> [Work required]: Using the data below, copy out all lines with the word "accordance".

> [Entries supplied]:
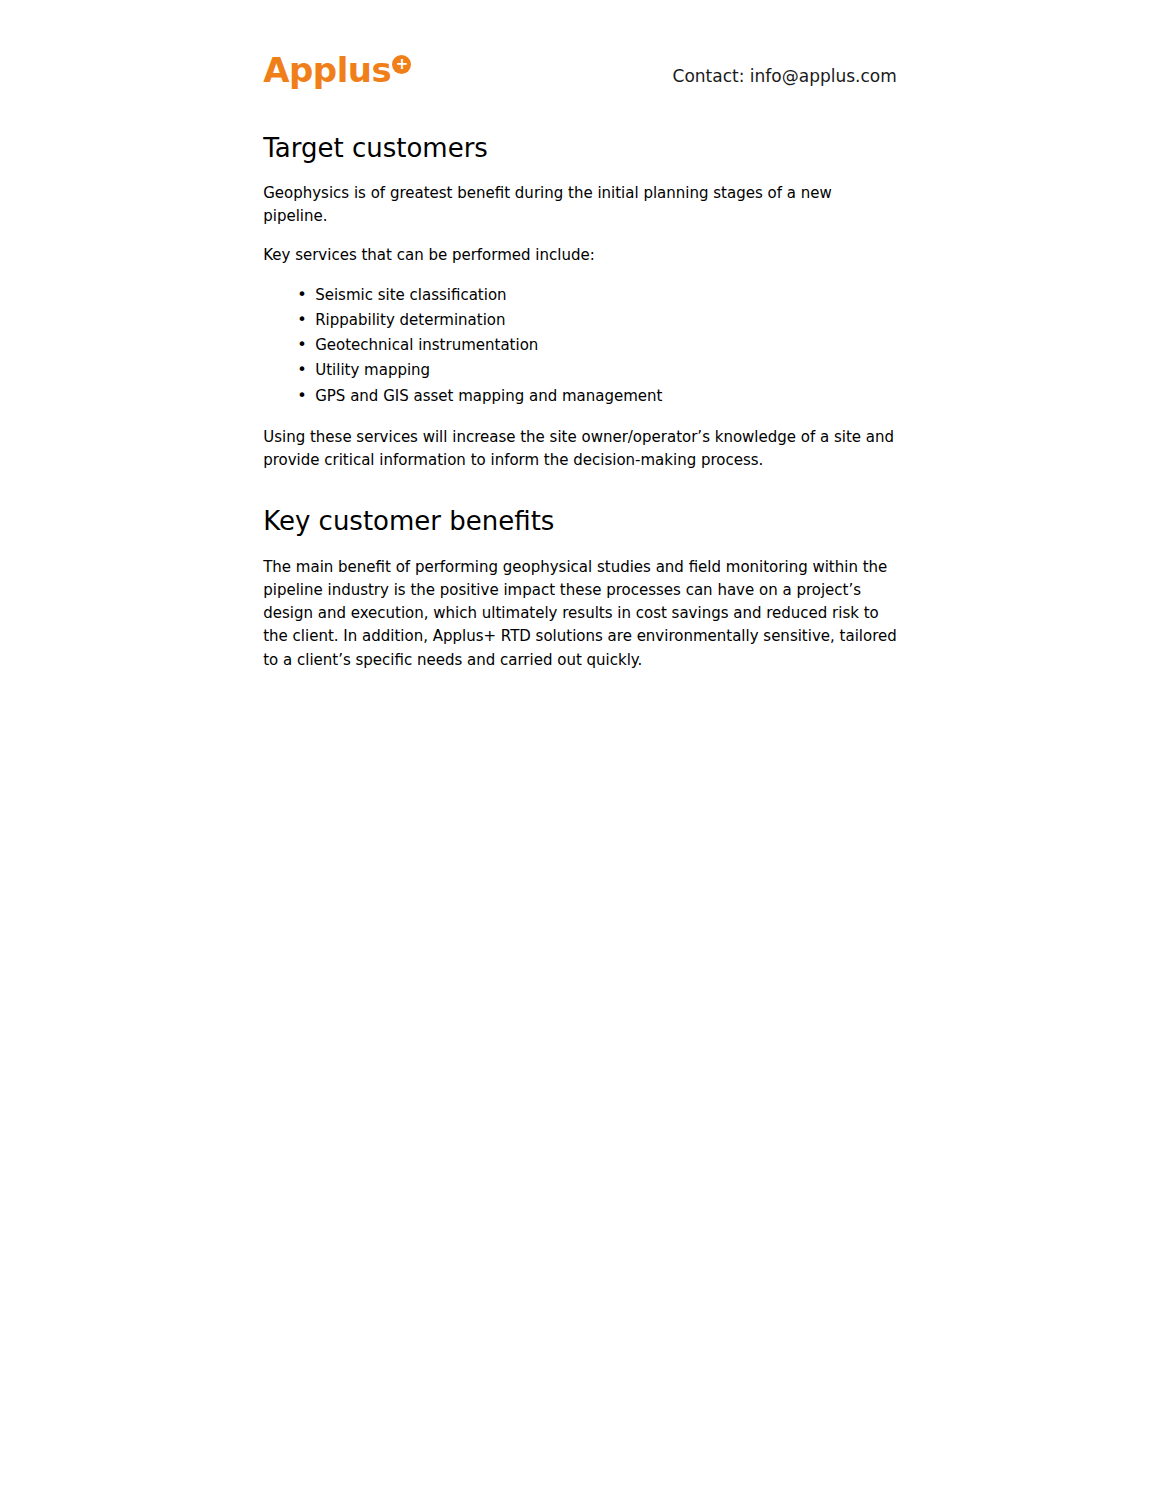Applus+
Contact: info@applus.com
Target customers
Geophysics is of greatest benefit during the initial planning stages of a new pipeline.
Key services that can be performed include:
Seismic site classification
Rippability determination
Geotechnical instrumentation
Utility mapping
GPS and GIS asset mapping and management
Using these services will increase the site owner/operator’s knowledge of a site and provide critical information to inform the decision-making process.
Key customer benefits
The main benefit of performing geophysical studies and field monitoring within the pipeline industry is the positive impact these processes can have on a project’s design and execution, which ultimately results in cost savings and reduced risk to the client. In addition, Applus+ RTD solutions are environmentally sensitive, tailored to a client’s specific needs and carried out quickly.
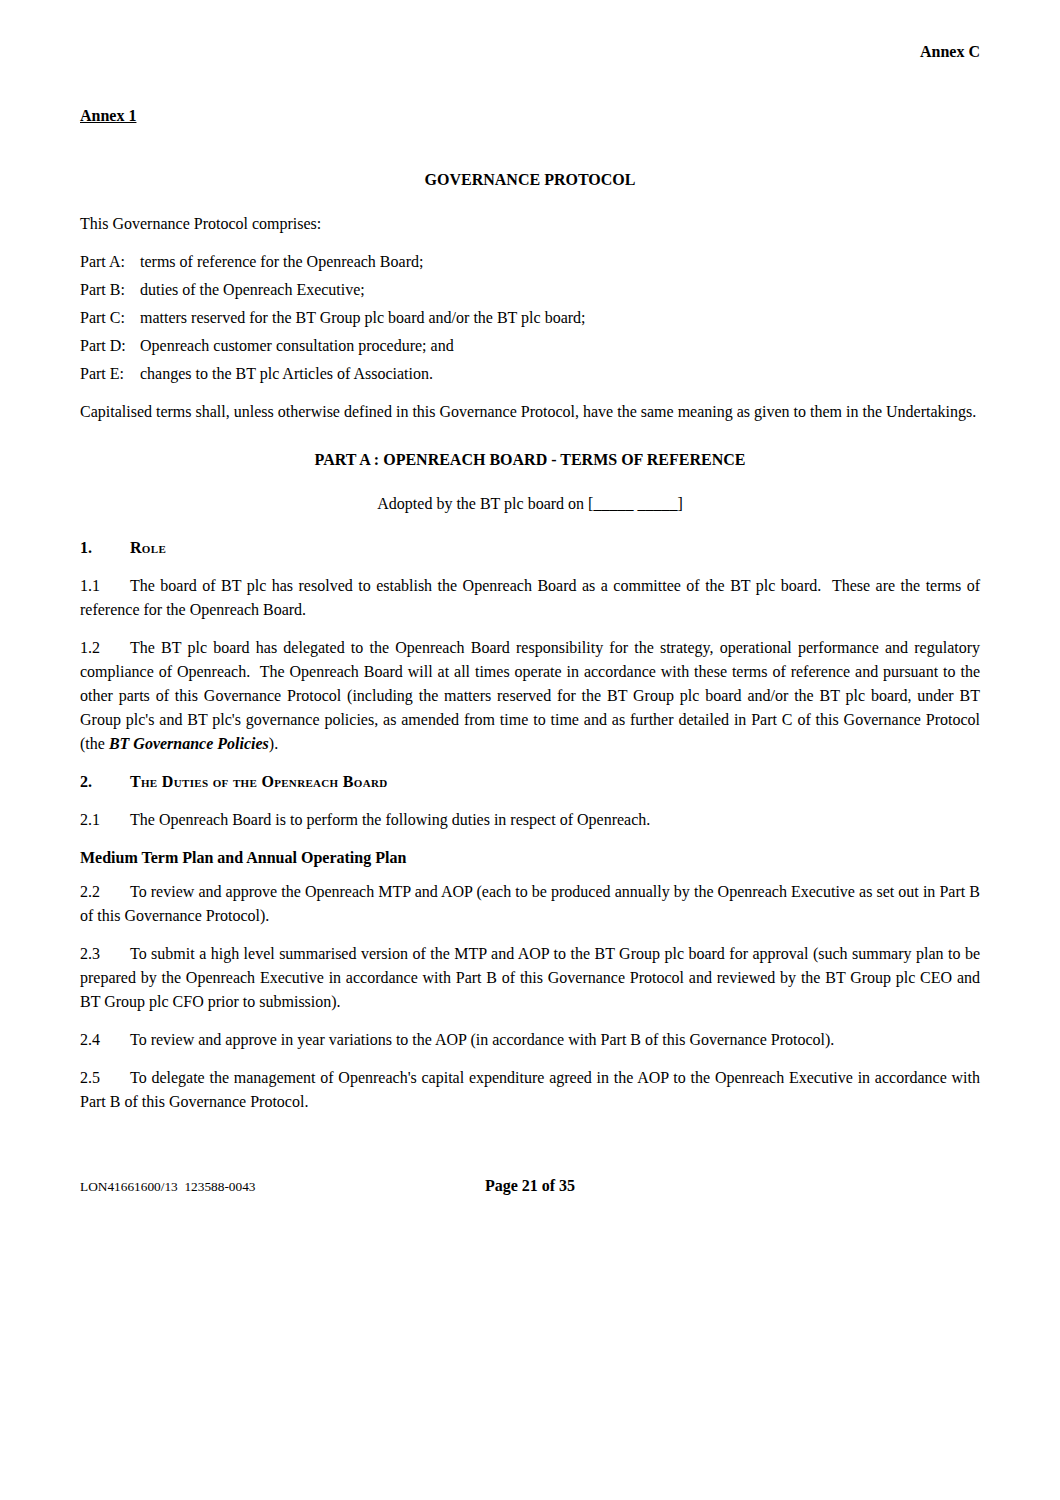Annex C
Annex 1
GOVERNANCE PROTOCOL
This Governance Protocol comprises:
Part A: terms of reference for the Openreach Board;
Part B: duties of the Openreach Executive;
Part C: matters reserved for the BT Group plc board and/or the BT plc board;
Part D: Openreach customer consultation procedure; and
Part E: changes to the BT plc Articles of Association.
Capitalised terms shall, unless otherwise defined in this Governance Protocol, have the same meaning as given to them in the Undertakings.
PART A : OPENREACH BOARD - TERMS OF REFERENCE
Adopted by the BT plc board on [_____ _____]
1. Role
1.1 The board of BT plc has resolved to establish the Openreach Board as a committee of the BT plc board. These are the terms of reference for the Openreach Board.
1.2 The BT plc board has delegated to the Openreach Board responsibility for the strategy, operational performance and regulatory compliance of Openreach. The Openreach Board will at all times operate in accordance with these terms of reference and pursuant to the other parts of this Governance Protocol (including the matters reserved for the BT Group plc board and/or the BT plc board, under BT Group plc's and BT plc's governance policies, as amended from time to time and as further detailed in Part C of this Governance Protocol (the BT Governance Policies).
2. The Duties of the Openreach Board
2.1 The Openreach Board is to perform the following duties in respect of Openreach.
Medium Term Plan and Annual Operating Plan
2.2 To review and approve the Openreach MTP and AOP (each to be produced annually by the Openreach Executive as set out in Part B of this Governance Protocol).
2.3 To submit a high level summarised version of the MTP and AOP to the BT Group plc board for approval (such summary plan to be prepared by the Openreach Executive in accordance with Part B of this Governance Protocol and reviewed by the BT Group plc CEO and BT Group plc CFO prior to submission).
2.4 To review and approve in year variations to the AOP (in accordance with Part B of this Governance Protocol).
2.5 To delegate the management of Openreach's capital expenditure agreed in the AOP to the Openreach Executive in accordance with Part B of this Governance Protocol.
LON41661600/13 123588-0043
Page 21 of 35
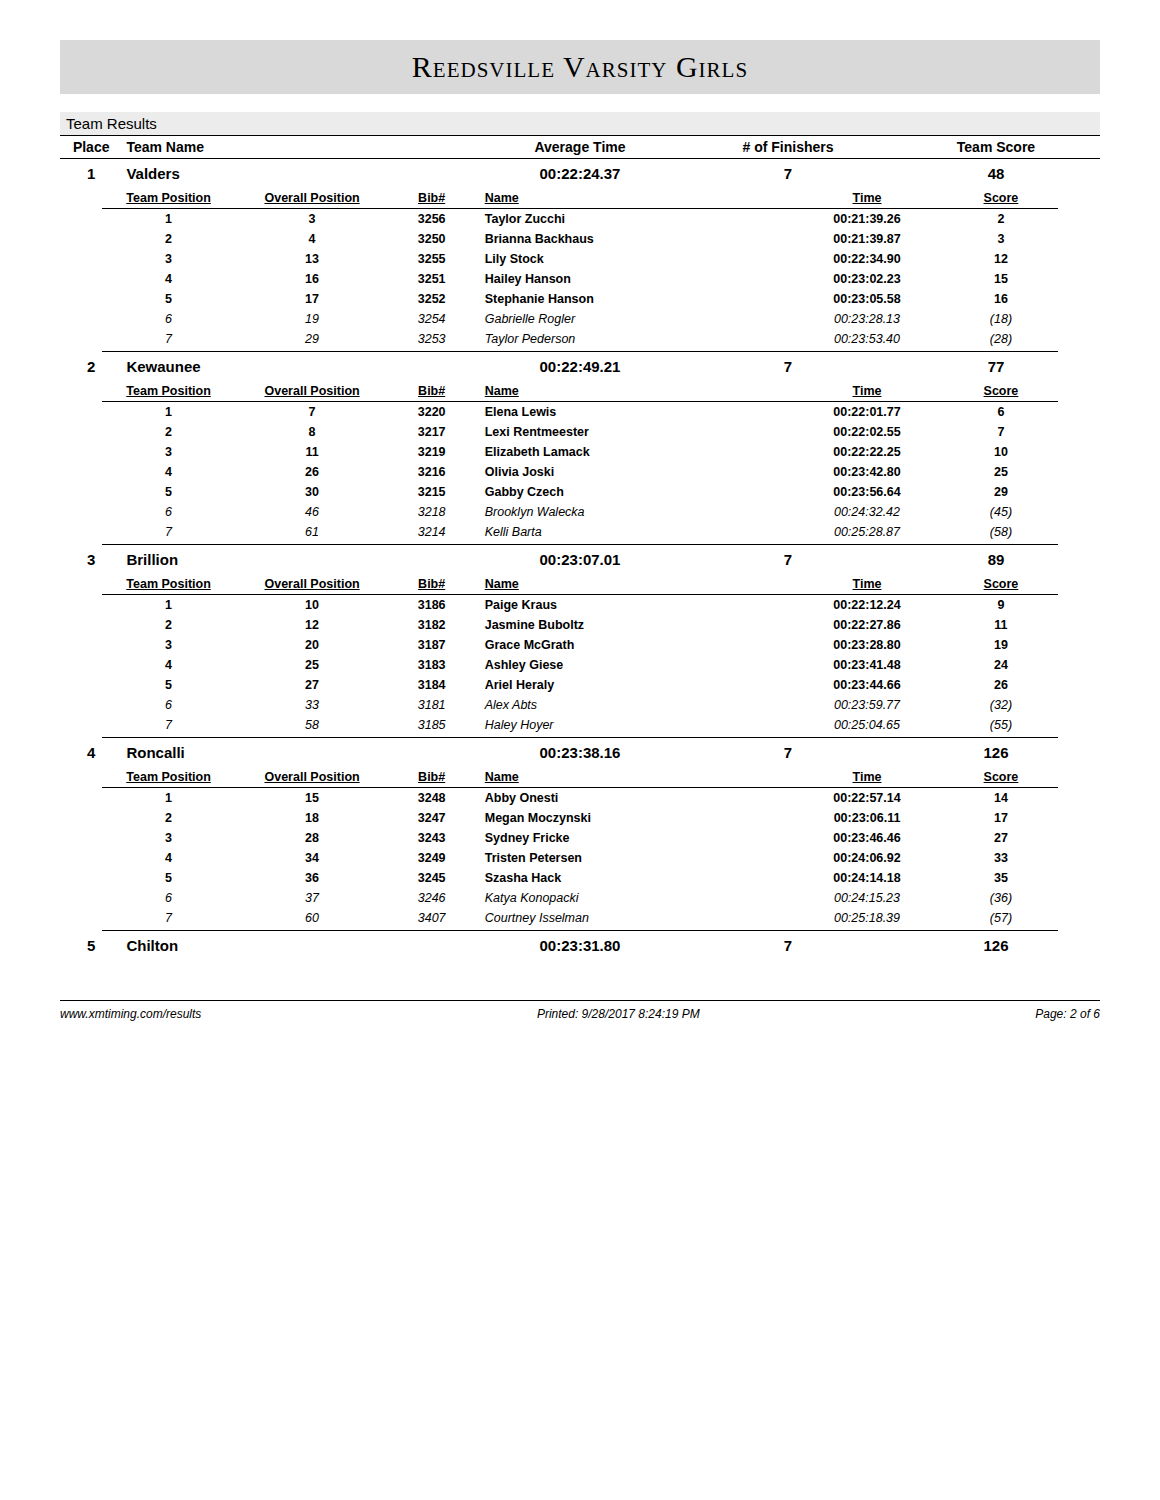Reedsville Varsity Girls
Team Results
| Place | Team Name | Average Time | # of Finishers | Team Score |
| --- | --- | --- | --- | --- |
| 1 | Valders | 00:22:24.37 | 7 | 48 |
| / Team Position / Overall Position / Bib# / Name / Time / Score / / --- / --- / --- / --- / --- / --- / / 1 / 3 / 3256 / Taylor Zucchi / 00:21:39.26 / 2 / / 2 / 4 / 3250 / Brianna Backhaus / 00:21:39.87 / 3 / / 3 / 13 / 3255 / Lily Stock / 00:22:34.90 / 12 / / 4 / 16 / 3251 / Hailey Hanson / 00:23:02.23 / 15 / / 5 / 17 / 3252 / Stephanie Hanson / 00:23:05.58 / 16 / / 6 / 19 / 3254 / Gabrielle Rogler / 00:23:28.13 / (18) / / 7 / 29 / 3253 / Taylor Pederson / 00:23:53.40 / (28) / |
| 2 | Kewaunee | 00:22:49.21 | 7 | 77 |
| / Team Position / Overall Position / Bib# / Name / Time / Score / / --- / --- / --- / --- / --- / --- / / 1 / 7 / 3220 / Elena Lewis / 00:22:01.77 / 6 / / 2 / 8 / 3217 / Lexi Rentmeester / 00:22:02.55 / 7 / / 3 / 11 / 3219 / Elizabeth Lamack / 00:22:22.25 / 10 / / 4 / 26 / 3216 / Olivia Joski / 00:23:42.80 / 25 / / 5 / 30 / 3215 / Gabby Czech / 00:23:56.64 / 29 / / 6 / 46 / 3218 / Brooklyn Walecka / 00:24:32.42 / (45) / / 7 / 61 / 3214 / Kelli Barta / 00:25:28.87 / (58) / |
| 3 | Brillion | 00:23:07.01 | 7 | 89 |
| / Team Position / Overall Position / Bib# / Name / Time / Score / / --- / --- / --- / --- / --- / --- / / 1 / 10 / 3186 / Paige Kraus / 00:22:12.24 / 9 / / 2 / 12 / 3182 / Jasmine Buboltz / 00:22:27.86 / 11 / / 3 / 20 / 3187 / Grace McGrath / 00:23:28.80 / 19 / / 4 / 25 / 3183 / Ashley Giese / 00:23:41.48 / 24 / / 5 / 27 / 3184 / Ariel Heraly / 00:23:44.66 / 26 / / 6 / 33 / 3181 / Alex Abts / 00:23:59.77 / (32) / / 7 / 58 / 3185 / Haley Hoyer / 00:25:04.65 / (55) / |
| 4 | Roncalli | 00:23:38.16 | 7 | 126 |
| / Team Position / Overall Position / Bib# / Name / Time / Score / / --- / --- / --- / --- / --- / --- / / 1 / 15 / 3248 / Abby Onesti / 00:22:57.14 / 14 / / 2 / 18 / 3247 / Megan Moczynski / 00:23:06.11 / 17 / / 3 / 28 / 3243 / Sydney Fricke / 00:23:46.46 / 27 / / 4 / 34 / 3249 / Tristen Petersen / 00:24:06.92 / 33 / / 5 / 36 / 3245 / Szasha Hack / 00:24:14.18 / 35 / / 6 / 37 / 3246 / Katya Konopacki / 00:24:15.23 / (36) / / 7 / 60 / 3407 / Courtney Isselman / 00:25:18.39 / (57) / |
| 5 | Chilton | 00:23:31.80 | 7 | 126 |
www.xmtiming.com/results Printed: 9/28/2017 8:24:19 PM Page: 2 of 6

> [Expected answer]:
1.2 The BT plc board has delegated to the Openreach Board responsibility for the strategy, operational performance and regulatory compliance of Openreach. The Openreach Board will at all times operate in accordance with these terms of reference and pursuant to the other parts of this Governance Protocol (including the matters reserved for the BT Group plc board and/or the BT plc board, under BT Group plc's and BT plc's governance policies, as amended from time to time and as further detailed in Part C of this Governance Protocol (the BT Governance Policies).
2.3 To submit a high level summarised version of the MTP and AOP to the BT Group plc board for approval (such summary plan to be prepared by the Openreach Executive in accordance with Part B of this Governance Protocol and reviewed by the BT Group plc CEO and BT Group plc CFO prior to submission).
2.4 To review and approve in year variations to the AOP (in accordance with Part B of this Governance Protocol).
2.5 To delegate the management of Openreach's capital expenditure agreed in the AOP to the Openreach Executive in accordance with Part B of this Governance Protocol.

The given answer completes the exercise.